• _DATA FOR THIS TASK_:
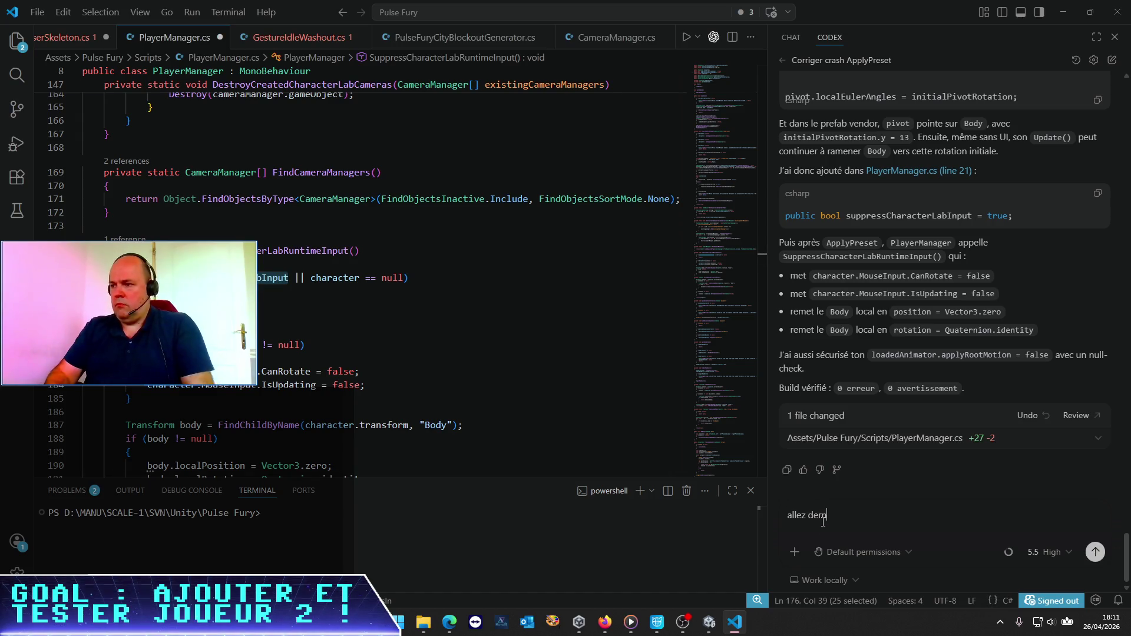
{"action": "type", "text": "e modif : si \"su"}
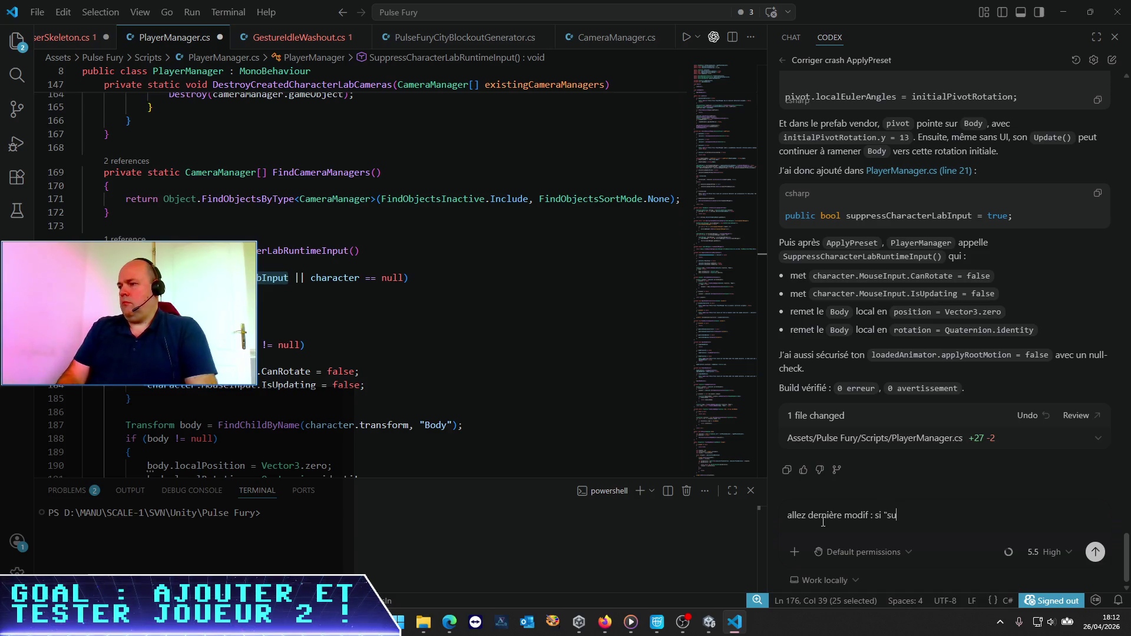
{"action": "type", "text": "CharacterLa"}
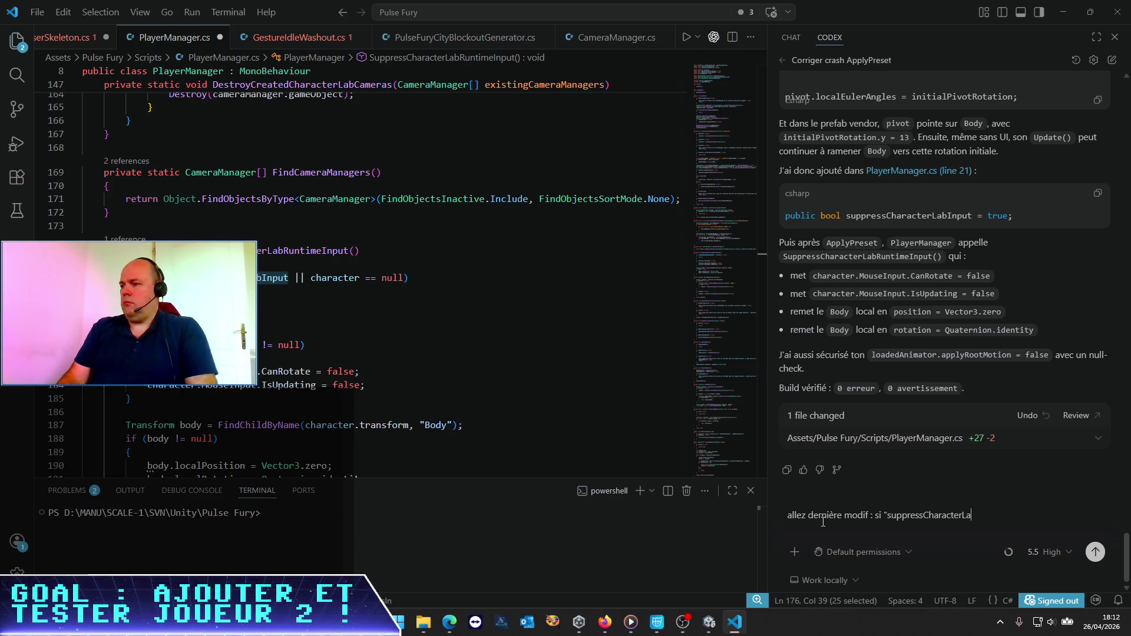
{"action": "type", "text": "nput\" est à tr"}
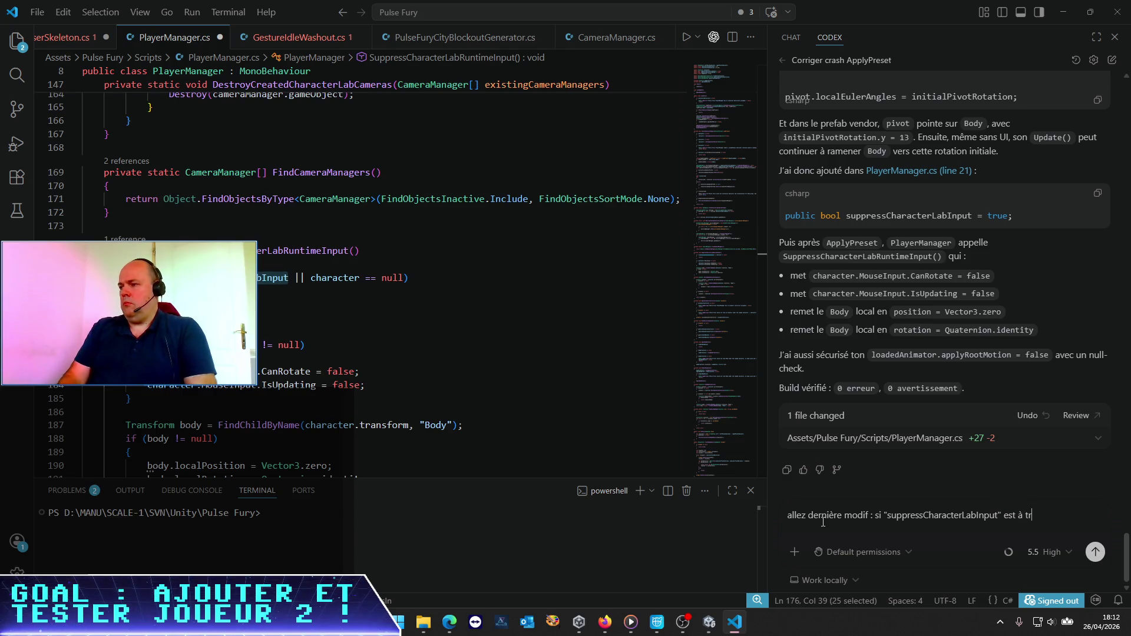
{"action": "type", "text": "drai"}
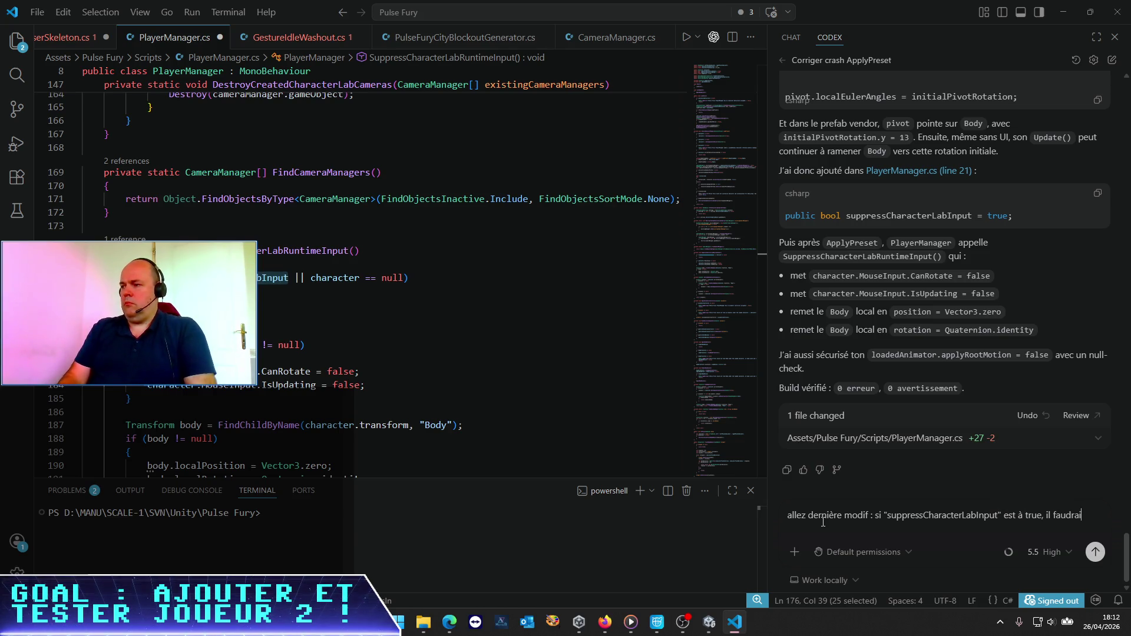
{"action": "type", "text": "retirer"}
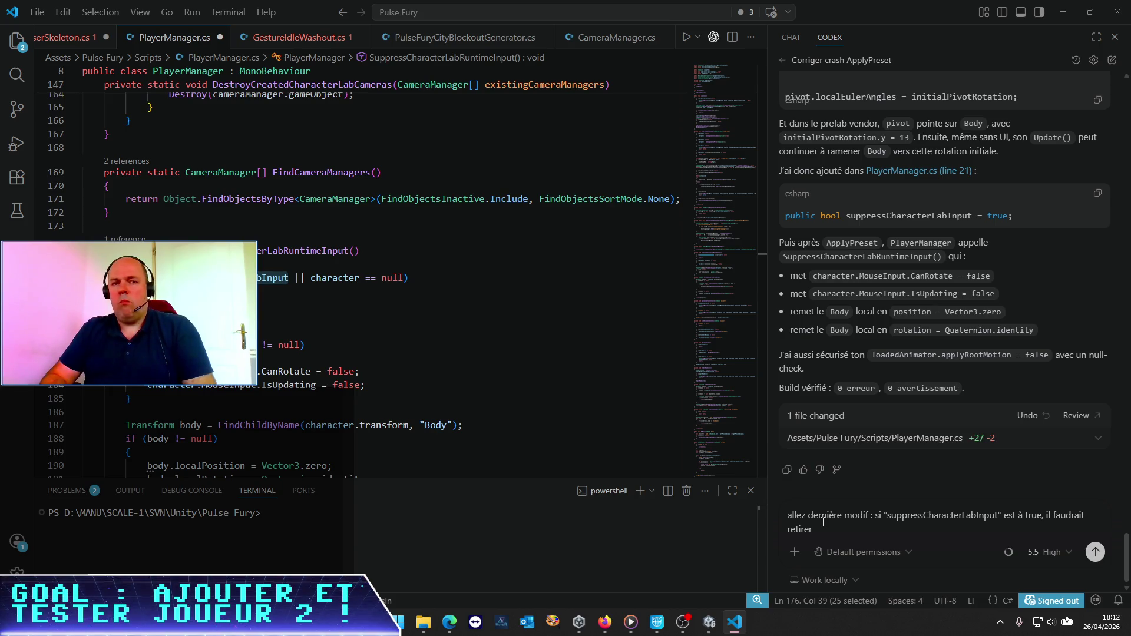
{"action": "key", "text": "alt+Tab"}
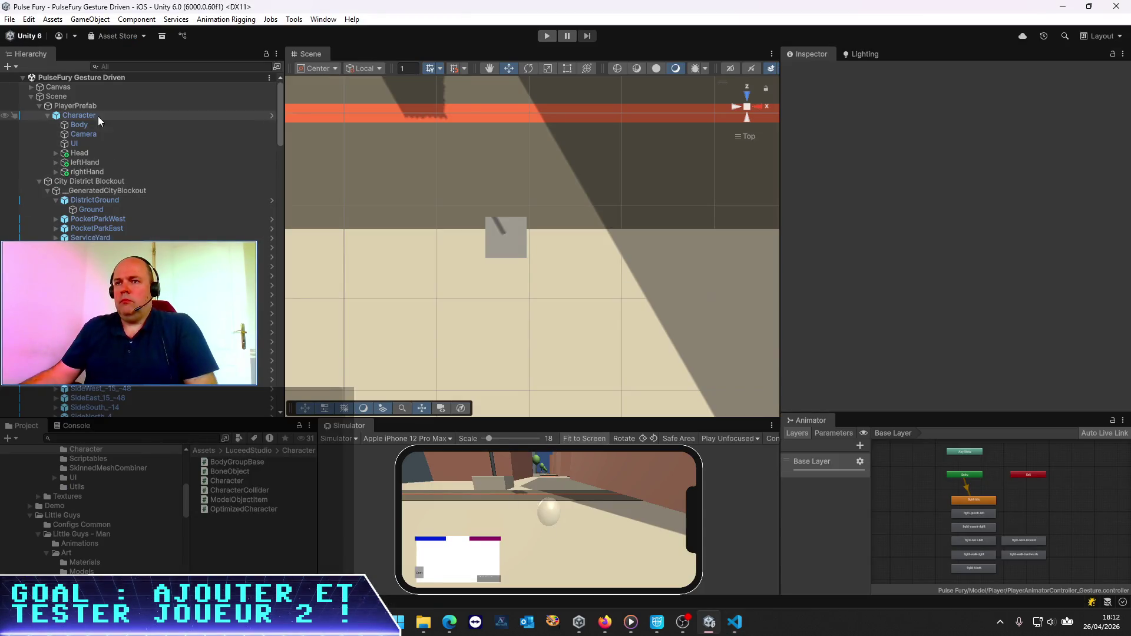
Step: Run the scene and check Guys_ManTall_Base(Clone)'s Capsule Collider and Character Collider, then leave Unity
{"action": "key", "text": "ctrl+p"}
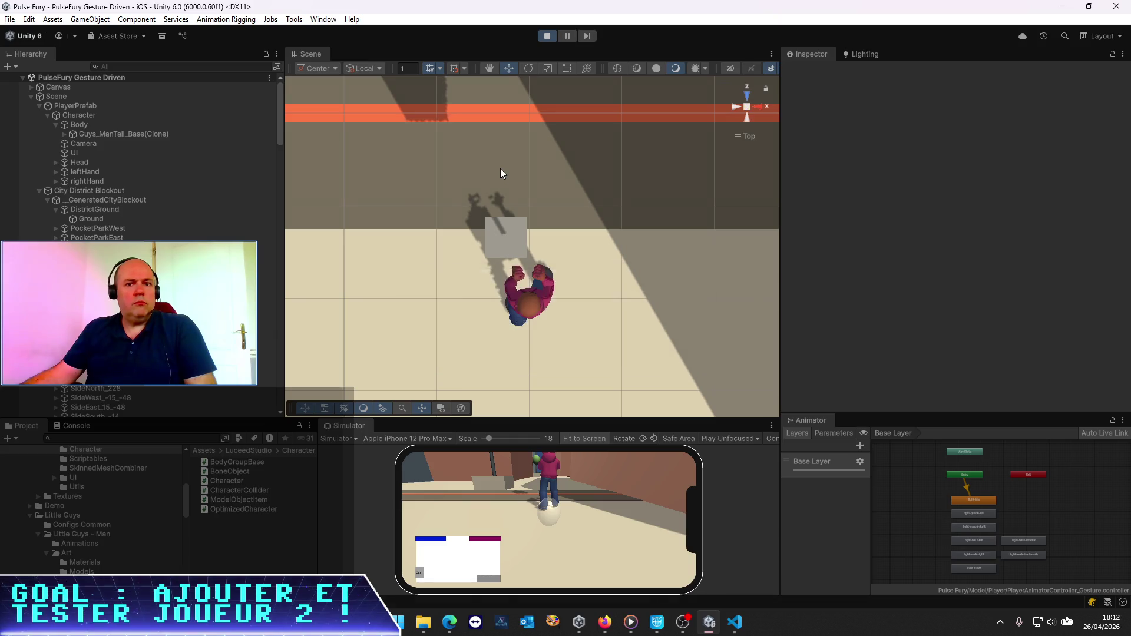
{"action": "left_click", "coordinate": [142, 133]}
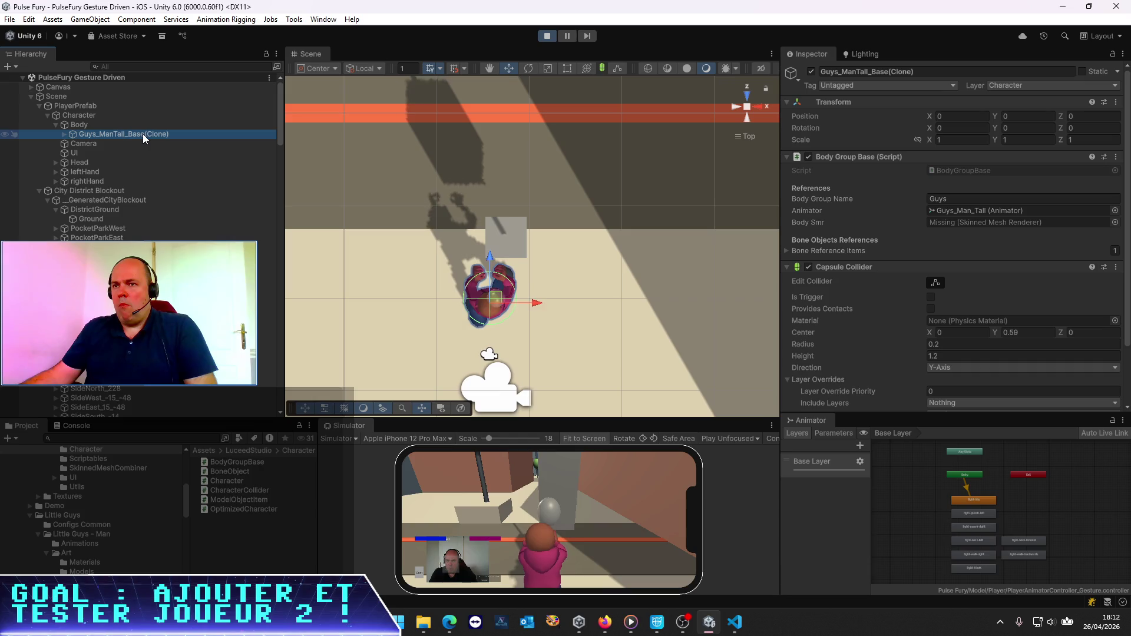
{"action": "key", "text": "alt+Tab"}
{"action": "key", "text": "alt+Tab"}
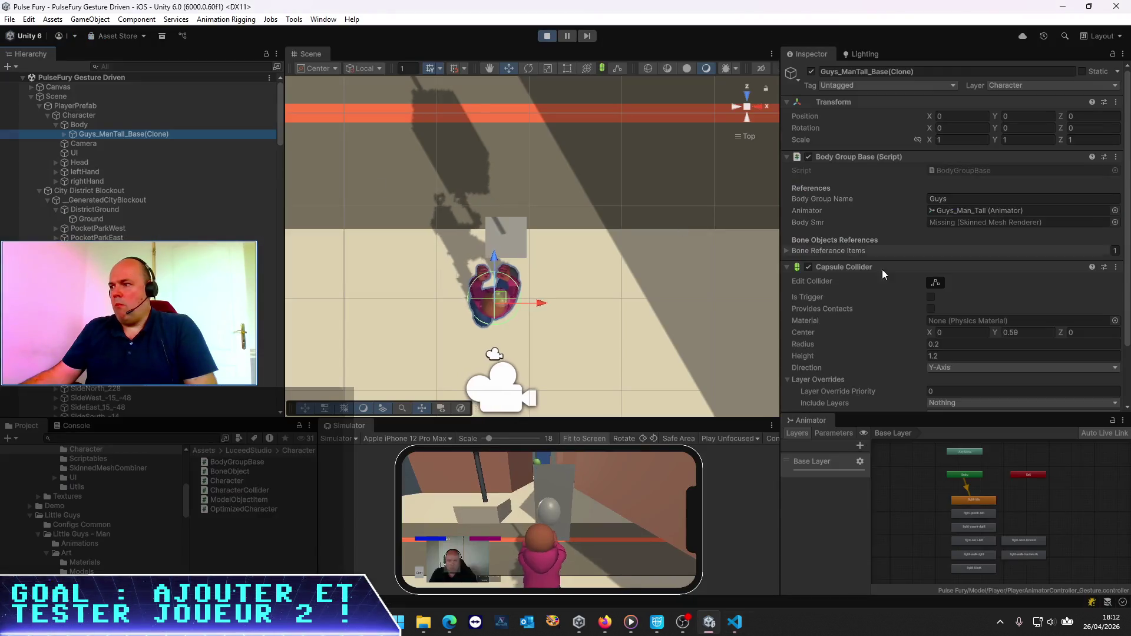
{"action": "scroll", "coordinate": [913, 290], "scroll_direction": "down", "scroll_amount": 3}
{"action": "key", "text": "alt+Tab"}
{"action": "key", "text": "alt+Tab"}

• _AIM OF THE TASK_: How many lines in this material contain the string "type"? State the number alone.

• _ANSWER BELOW_: 5